Below are the records; extract from them the line containing "Panel 2 (160" to the line containing "I would like", both lines included, exactly and with no pictures.
### Records supplied ###
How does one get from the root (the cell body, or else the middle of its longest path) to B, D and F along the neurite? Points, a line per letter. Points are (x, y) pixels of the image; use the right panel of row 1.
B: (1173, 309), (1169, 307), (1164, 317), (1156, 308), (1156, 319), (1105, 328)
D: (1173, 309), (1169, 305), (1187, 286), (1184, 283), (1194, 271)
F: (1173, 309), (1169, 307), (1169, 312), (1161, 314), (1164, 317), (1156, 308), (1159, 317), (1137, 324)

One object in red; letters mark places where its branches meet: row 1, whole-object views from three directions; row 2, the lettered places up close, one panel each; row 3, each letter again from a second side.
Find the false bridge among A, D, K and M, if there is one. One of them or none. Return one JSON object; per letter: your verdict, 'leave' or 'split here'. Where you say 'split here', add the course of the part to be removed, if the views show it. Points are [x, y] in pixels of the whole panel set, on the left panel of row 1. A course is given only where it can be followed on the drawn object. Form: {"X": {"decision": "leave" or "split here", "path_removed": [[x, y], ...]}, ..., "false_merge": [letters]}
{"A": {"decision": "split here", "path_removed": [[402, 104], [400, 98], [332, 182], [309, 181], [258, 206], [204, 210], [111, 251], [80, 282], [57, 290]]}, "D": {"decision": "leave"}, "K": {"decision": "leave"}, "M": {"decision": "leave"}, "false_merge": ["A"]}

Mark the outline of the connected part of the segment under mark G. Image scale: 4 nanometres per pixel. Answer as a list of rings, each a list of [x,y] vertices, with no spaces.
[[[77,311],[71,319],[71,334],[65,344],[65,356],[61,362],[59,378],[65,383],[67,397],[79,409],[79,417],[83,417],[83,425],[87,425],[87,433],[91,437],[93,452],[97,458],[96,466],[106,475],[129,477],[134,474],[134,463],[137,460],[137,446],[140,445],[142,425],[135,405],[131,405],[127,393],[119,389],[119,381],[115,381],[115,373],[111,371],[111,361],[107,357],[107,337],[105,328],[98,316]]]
###
### Records supplied ###
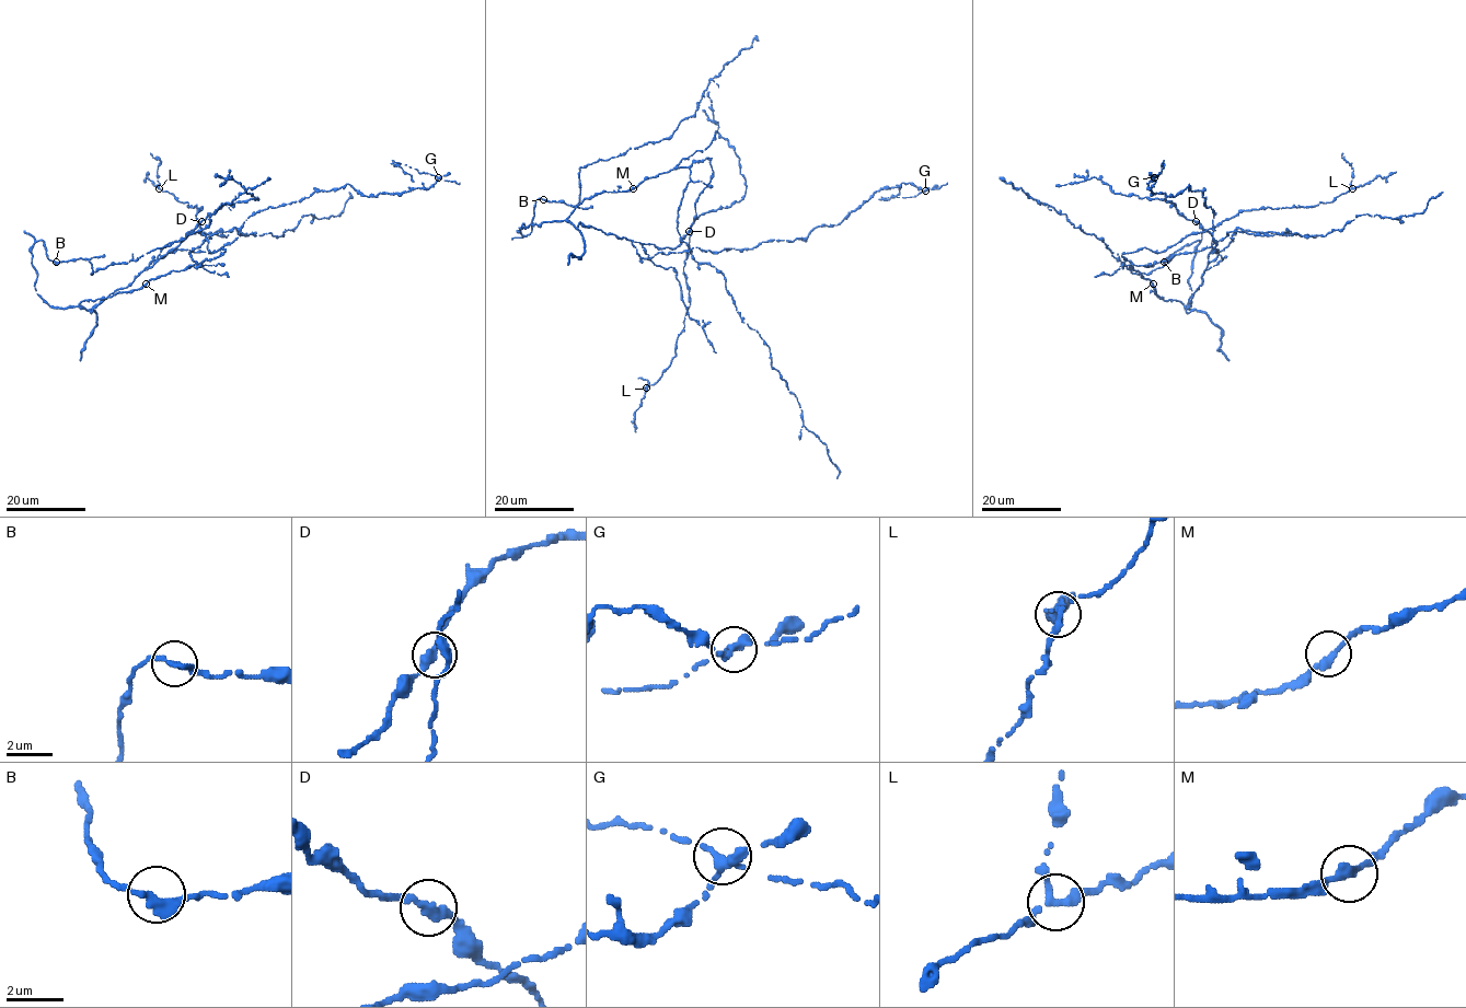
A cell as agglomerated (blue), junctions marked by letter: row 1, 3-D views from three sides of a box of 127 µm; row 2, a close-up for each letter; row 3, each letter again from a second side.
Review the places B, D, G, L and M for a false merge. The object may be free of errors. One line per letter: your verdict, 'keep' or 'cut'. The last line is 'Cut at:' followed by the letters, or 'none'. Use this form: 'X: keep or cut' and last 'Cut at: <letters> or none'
###
### Records supplied ###
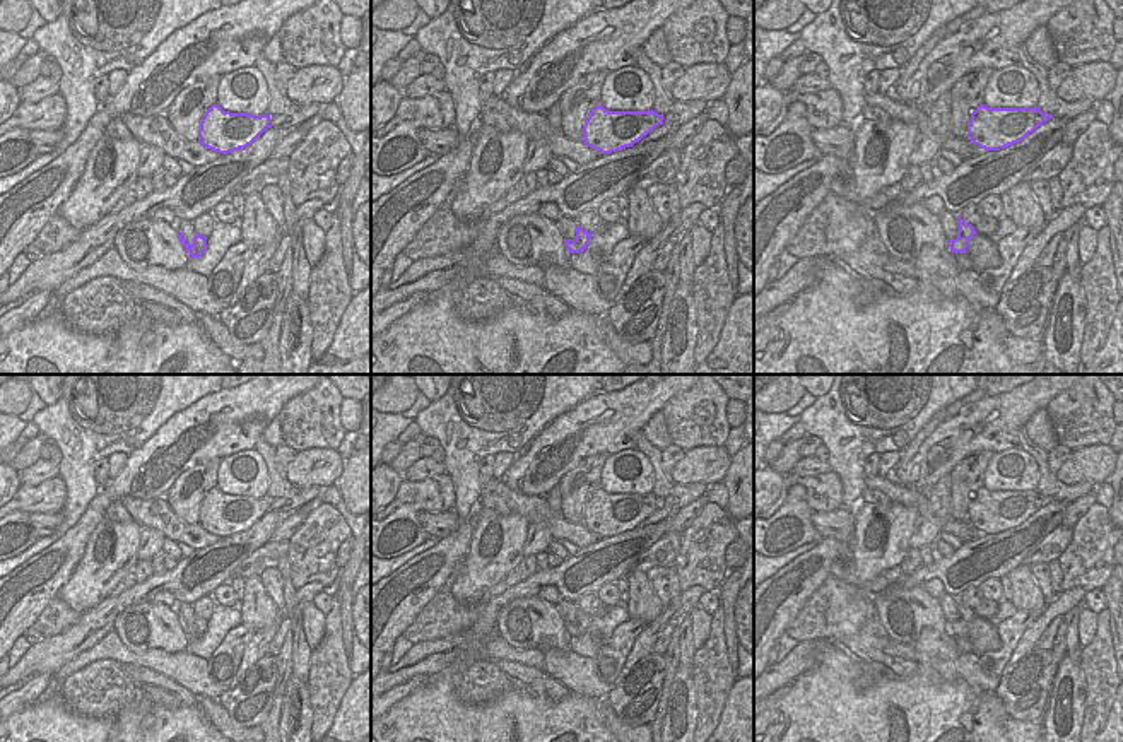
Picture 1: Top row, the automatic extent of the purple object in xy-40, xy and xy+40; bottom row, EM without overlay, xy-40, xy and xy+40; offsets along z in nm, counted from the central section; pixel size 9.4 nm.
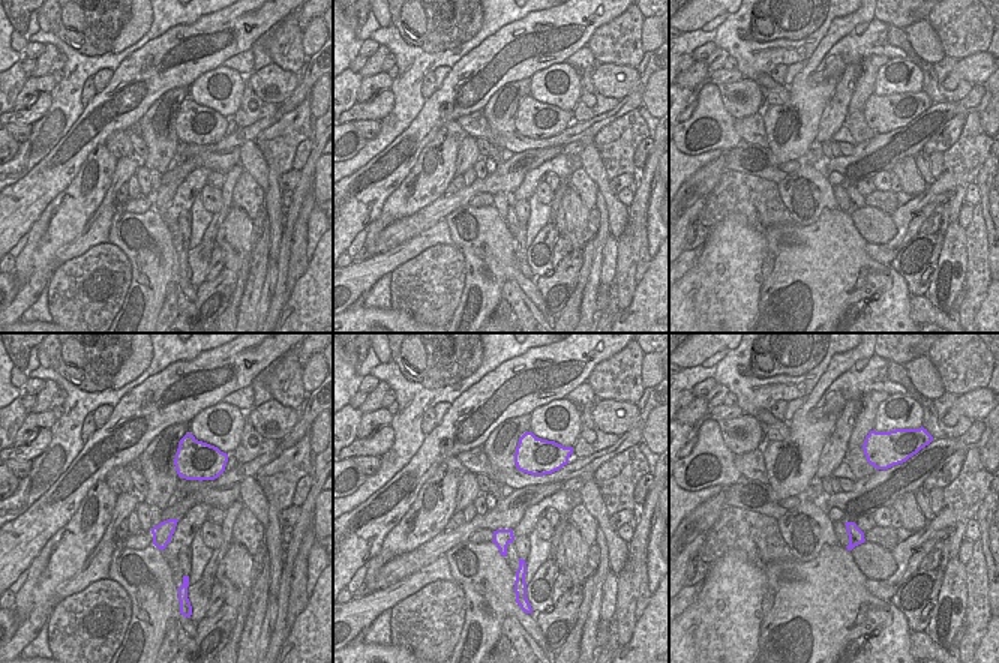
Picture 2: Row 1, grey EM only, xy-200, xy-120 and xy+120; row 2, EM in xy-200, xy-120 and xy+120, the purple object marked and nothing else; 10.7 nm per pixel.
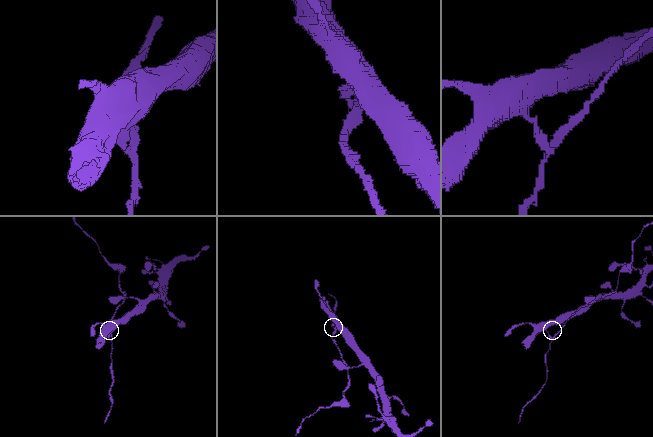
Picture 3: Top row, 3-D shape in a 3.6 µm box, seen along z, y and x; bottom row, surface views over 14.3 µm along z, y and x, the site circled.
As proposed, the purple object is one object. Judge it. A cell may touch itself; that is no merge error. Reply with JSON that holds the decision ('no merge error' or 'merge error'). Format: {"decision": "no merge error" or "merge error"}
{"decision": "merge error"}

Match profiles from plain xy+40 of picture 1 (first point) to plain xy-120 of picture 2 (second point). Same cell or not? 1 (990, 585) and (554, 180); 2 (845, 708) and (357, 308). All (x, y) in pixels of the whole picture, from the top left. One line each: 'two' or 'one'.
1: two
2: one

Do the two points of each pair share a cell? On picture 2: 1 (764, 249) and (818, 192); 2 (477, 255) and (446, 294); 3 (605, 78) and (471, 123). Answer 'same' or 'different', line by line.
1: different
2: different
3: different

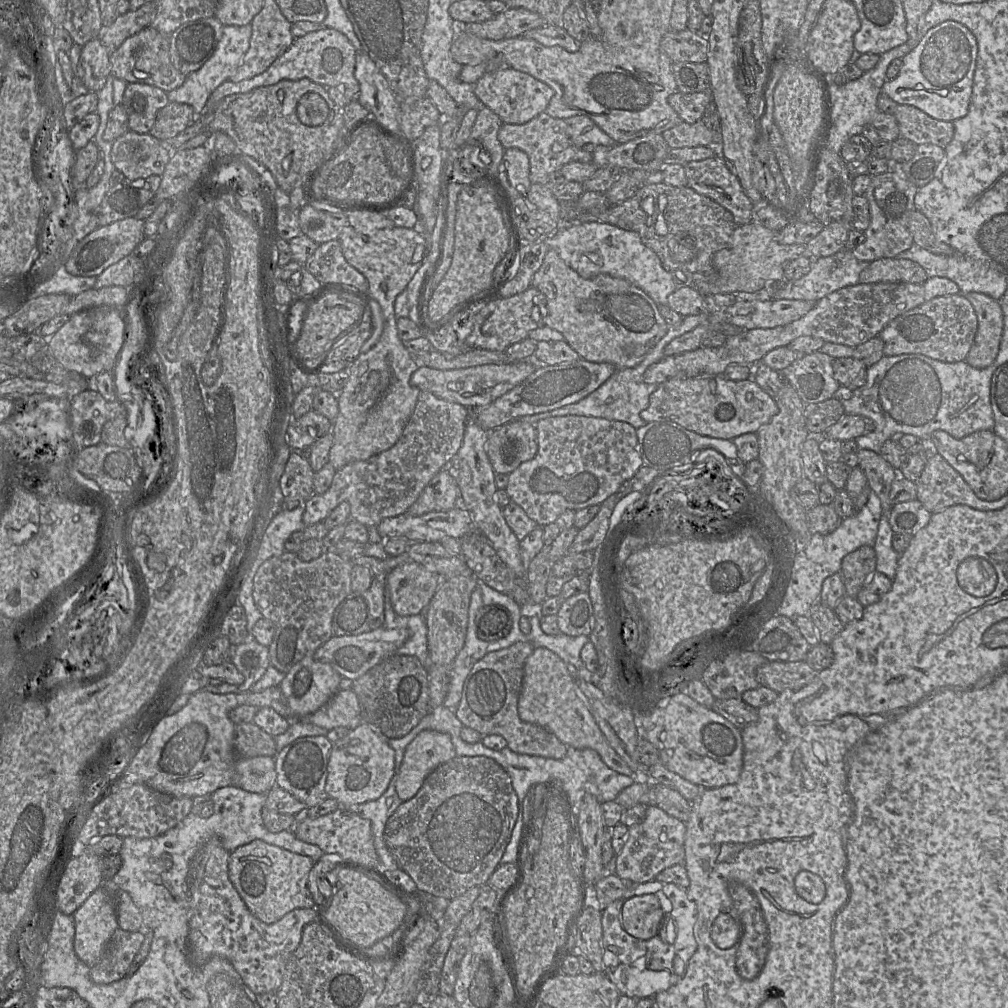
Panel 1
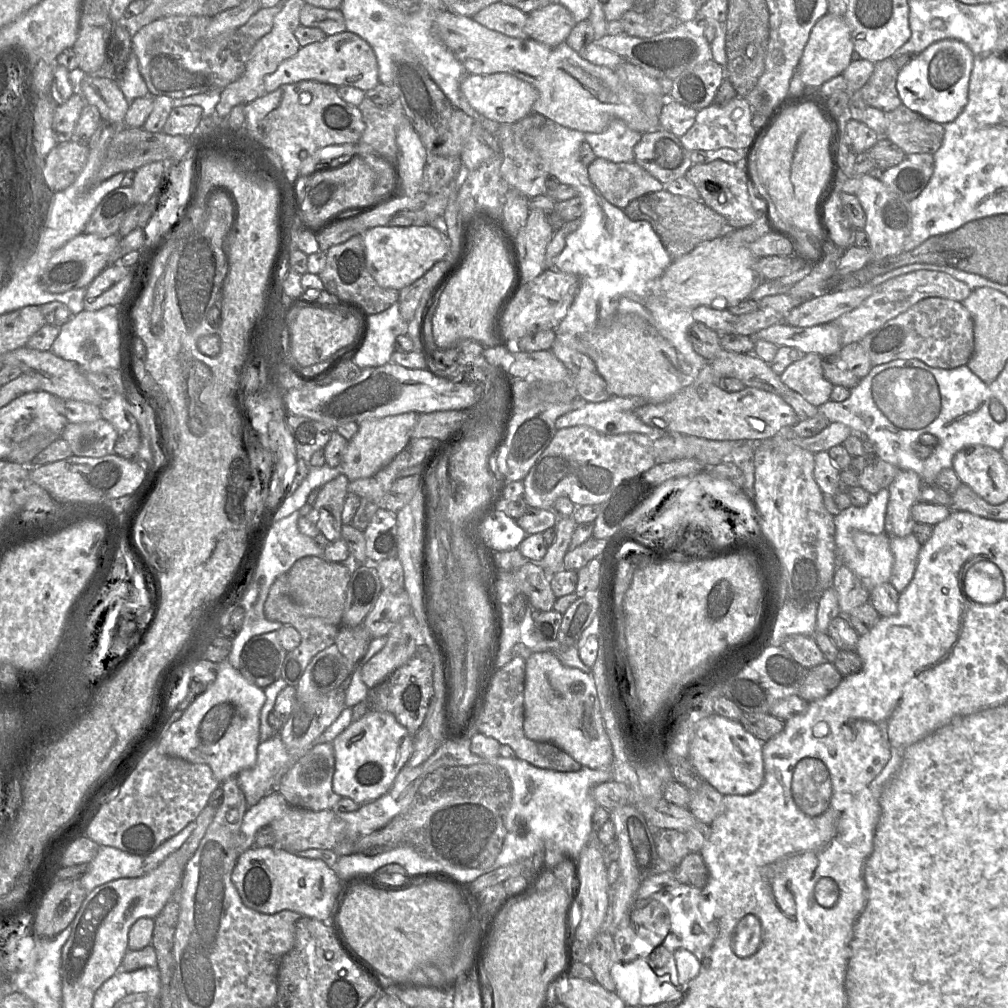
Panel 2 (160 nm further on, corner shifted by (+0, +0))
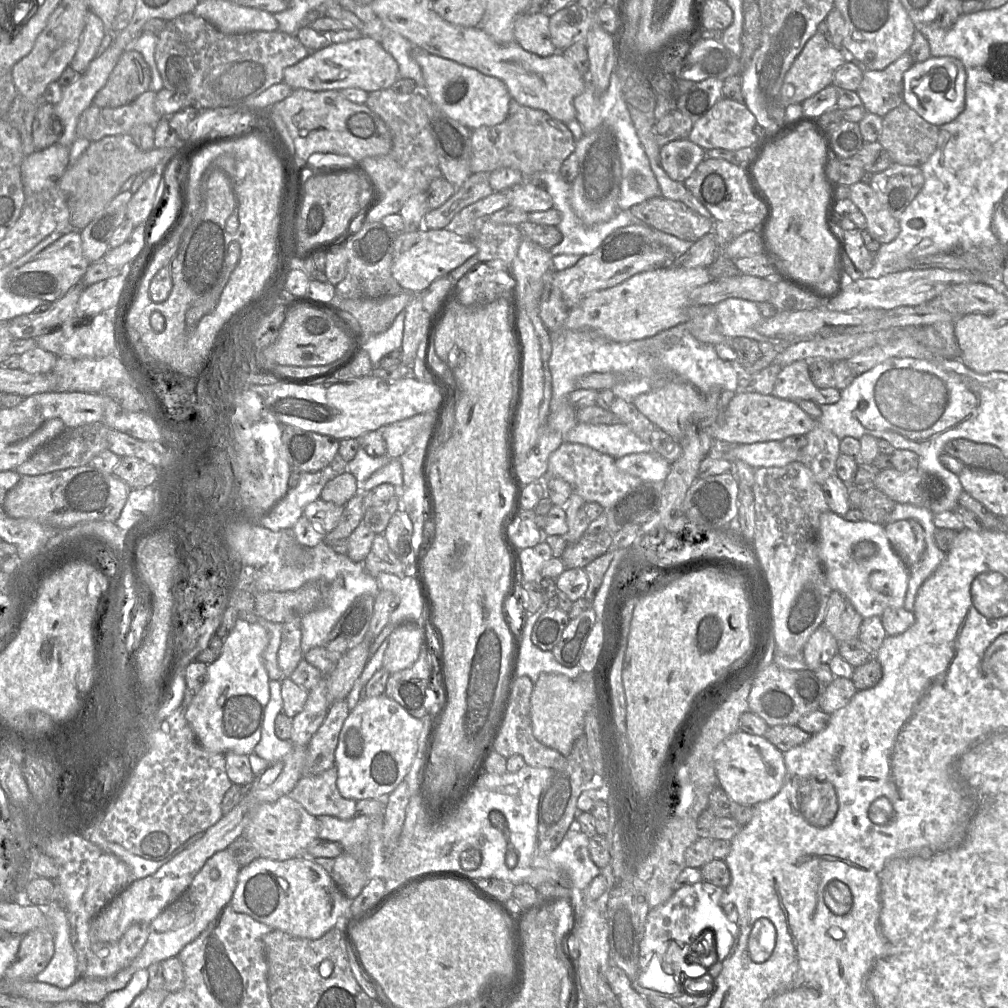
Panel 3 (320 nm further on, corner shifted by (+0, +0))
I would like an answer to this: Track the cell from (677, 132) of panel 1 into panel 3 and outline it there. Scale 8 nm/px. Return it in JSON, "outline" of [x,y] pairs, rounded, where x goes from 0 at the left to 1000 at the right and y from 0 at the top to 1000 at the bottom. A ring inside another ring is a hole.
###
The answer
Panel 2 (160 nm further on, corner shifted by (+0, +0))
Panel 3 (320 nm further on, corner shifted by (+0, +0))
I would like an answer to this: Track the cell from (677, 132) of panel 1 into panel 3 and outline it there. Scale 8 nm/px. Return it in JSON, "outline" of [x,y] pairs, rounded, where x goes from 0 at the left to 1000 at the right and y from 0 at the top to 1000 at the bottom. A ring inside another ring is a hole.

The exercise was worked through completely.